About 10 third- and fourth-year students attend the clinic regularly each semester as part of a course selective in community service learning with emphasis in oral health literacy. Some are student leaders who mentor younger students and all collaborate with the medical and nursing students. The interprofessional work includes electronic record-keeping and consultation that has broadened each student’s knowledge of the other disciplines.
“I gained an exceptional amount of clinical knowledge compared to my fellow classmates because of my experience at the refugee clinic. It afforded me the opportunity to see various cases of periodontal diseases through a wide variety of patients,” says Jiye Moon, B.S.D.H. Class of 2018, RDH, who emigrated from Korea with her parents in 2004. After witnessing her family’s struggles to obtain affordable dental care, Moon decided to pursue a career in dental hygiene. She found it pleasantly ironic that many students identify with the refugees because they too were once immigrants.
“Being surrounded by students who speak their own native language helped many patients feel at ease because it allowed patients to better comprehend their current medical or dental state. Witnessing this level of communication and empathy with patients was an invaluable experience,” Moon says.
Monica Gerges, a fourth-year dental student, says her first language is Arabic, which she learned from her parents who moved from Egypt to Houston before she was born.

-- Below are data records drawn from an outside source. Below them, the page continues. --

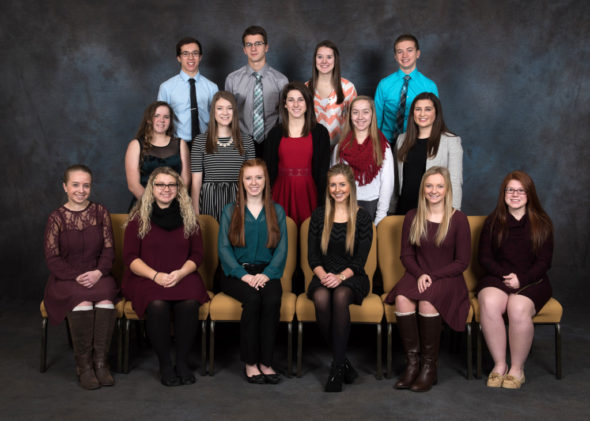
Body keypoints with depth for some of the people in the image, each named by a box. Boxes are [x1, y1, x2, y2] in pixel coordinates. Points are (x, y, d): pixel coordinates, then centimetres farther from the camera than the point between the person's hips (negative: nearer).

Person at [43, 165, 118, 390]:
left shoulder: (100, 212, 5)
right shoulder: (57, 217, -1)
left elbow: (109, 248, 5)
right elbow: (52, 258, -3)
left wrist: (99, 272, -13)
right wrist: (76, 277, -16)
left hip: (97, 276, 2)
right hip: (66, 279, -2)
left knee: (106, 301, -31)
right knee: (83, 302, -33)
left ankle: (101, 362, -19)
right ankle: (83, 366, -18)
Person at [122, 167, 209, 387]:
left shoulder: (188, 216, 11)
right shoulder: (138, 217, 4)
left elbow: (197, 254, 8)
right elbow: (130, 257, 0)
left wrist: (180, 273, -12)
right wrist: (156, 275, -15)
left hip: (182, 277, 2)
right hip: (145, 278, -1)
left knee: (189, 303, -32)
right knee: (157, 305, -34)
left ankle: (183, 362, -15)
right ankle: (164, 365, -16)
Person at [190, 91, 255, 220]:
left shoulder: (246, 141, 7)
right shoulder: (200, 141, 3)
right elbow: (196, 181, 1)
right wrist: (195, 213, -4)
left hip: (237, 199, 1)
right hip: (209, 199, -1)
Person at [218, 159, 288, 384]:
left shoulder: (277, 211, 13)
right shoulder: (230, 211, 10)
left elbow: (282, 248, 5)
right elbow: (224, 248, 1)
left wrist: (266, 274, -12)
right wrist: (243, 274, -14)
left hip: (266, 273, 1)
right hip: (236, 273, -1)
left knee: (272, 299, -31)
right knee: (253, 298, -32)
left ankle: (265, 362, -21)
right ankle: (250, 363, -20)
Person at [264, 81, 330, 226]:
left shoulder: (320, 132, 3)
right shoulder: (275, 133, 7)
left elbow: (323, 170, 1)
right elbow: (269, 169, 8)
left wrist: (322, 201, -6)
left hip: (309, 191, -1)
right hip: (282, 192, 1)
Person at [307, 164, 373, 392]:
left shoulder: (362, 218, 3)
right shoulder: (319, 215, 10)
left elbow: (360, 259, -3)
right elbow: (312, 255, 6)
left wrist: (341, 276, -19)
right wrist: (323, 275, -14)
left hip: (352, 278, -1)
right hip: (324, 276, 2)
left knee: (340, 296, -35)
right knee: (321, 298, -33)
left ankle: (337, 368, -29)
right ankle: (343, 361, -20)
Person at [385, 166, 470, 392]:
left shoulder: (458, 219, -1)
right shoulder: (412, 217, 8)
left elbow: (463, 261, -2)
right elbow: (406, 254, 9)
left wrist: (433, 276, -12)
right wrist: (419, 274, -11)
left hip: (447, 279, -3)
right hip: (417, 275, 3)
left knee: (427, 303, -34)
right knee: (402, 299, -31)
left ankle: (429, 368, -20)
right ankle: (412, 363, -22)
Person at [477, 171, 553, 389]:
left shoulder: (542, 223, 9)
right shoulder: (493, 222, 12)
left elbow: (544, 261, 3)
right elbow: (485, 258, 7)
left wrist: (521, 279, -12)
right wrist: (506, 276, -10)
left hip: (532, 281, -1)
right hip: (497, 278, 1)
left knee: (518, 308, -35)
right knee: (489, 303, -34)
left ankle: (517, 368, -16)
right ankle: (499, 364, -20)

Being fluent in Arabic is one reason Gerges volunteers at the refugee clinic, serving as a translator while boosting her dental knowledge.

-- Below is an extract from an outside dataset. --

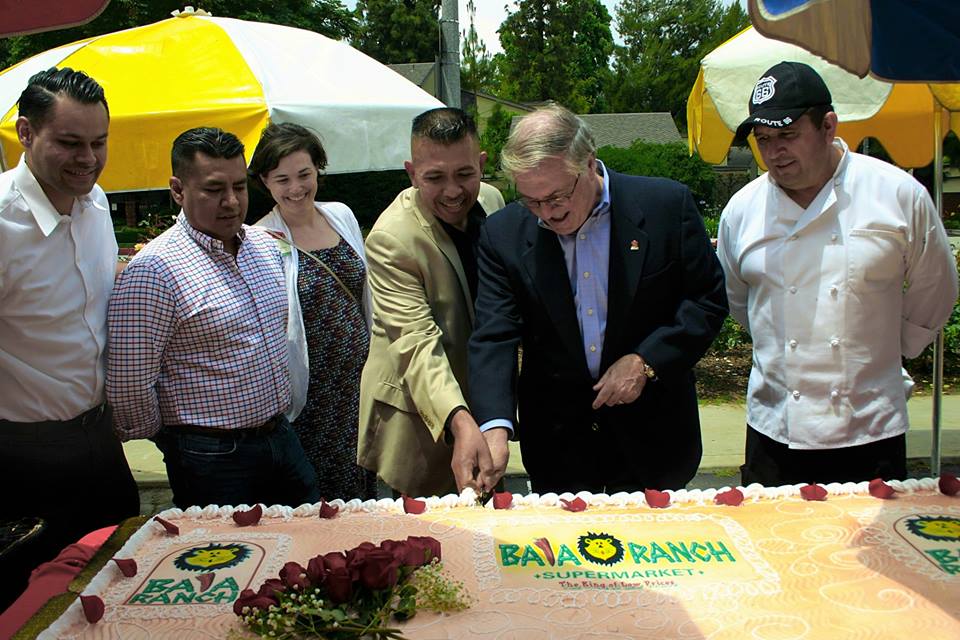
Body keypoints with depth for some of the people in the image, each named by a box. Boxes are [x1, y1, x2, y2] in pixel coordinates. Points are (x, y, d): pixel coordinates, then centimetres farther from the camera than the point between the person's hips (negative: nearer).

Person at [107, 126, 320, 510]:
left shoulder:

“Arabic is not something I get to speak a lot in San Antonio,” Gerges says. “I remember one woman who was so thankful for the dental treatment we were able to give her. She became more comfortable as she shared her experience with me in her own language.”
Peggah Hemmat, D.D.S., a first-generation Iranian-American, is an adjunct faculty member at the dental school who is currently a volunteer dentist attending the clinic. She graduated in 2016 after serving as a clinic student leader supervised by Dr. Farokhi.
“When you first enter the refugee clinic, it seems chaotic,” Dr. Hemmat says. “But it’s anything but chaotic. There are so many moving parts with students from the medical, nursing and dental schools and their faculty. You have patients of all backgrounds lining the halls. You hear at least three to four different languages spoken at the same time. It’s really cool to see all the students using their health care skills and languages to bring together care for an underserved population.”
André Jones, D.D.S. Class of 2019, says his eyes were opened by refugees with diseases that are not common in America. Dr. Jones, a native of San Antonio, is now a first-year resident in the Advanced Education in General Dentistry Program. He believes his experience at the clinic has “made me into a better clinician.”
Alexandra Vela, B.S.D.H. Class of 2018, RDH, says her experience before graduating has been invaluable to her work as a dental hygienist at the People’s Community Clinic for uninsured residents of Austin. She says her time at SARHC was both gratifying, inspiring and helped her meet her personal goal “to make a difference for those who suffer from a wide array of dental problems and make a lifelong impact on their lives. This is the type of work I will continue to be a part of.”
For Dr. Farokhi, watching students blossom into community-focused dentists and hygienists while gaining knowledge of global health issues is a bonus to her job, topped only by the appreciation she encounters from the refugees.
“Our students have helped make this clinic what it is, but I’m not sure who benefits more from the clinic–the refugees, the faculty or the students,” Dr. Farokhi says. “This clinic is one of the most rewarding things I do professionally. My reward is what I see in my patients’ faces: their gratitude.”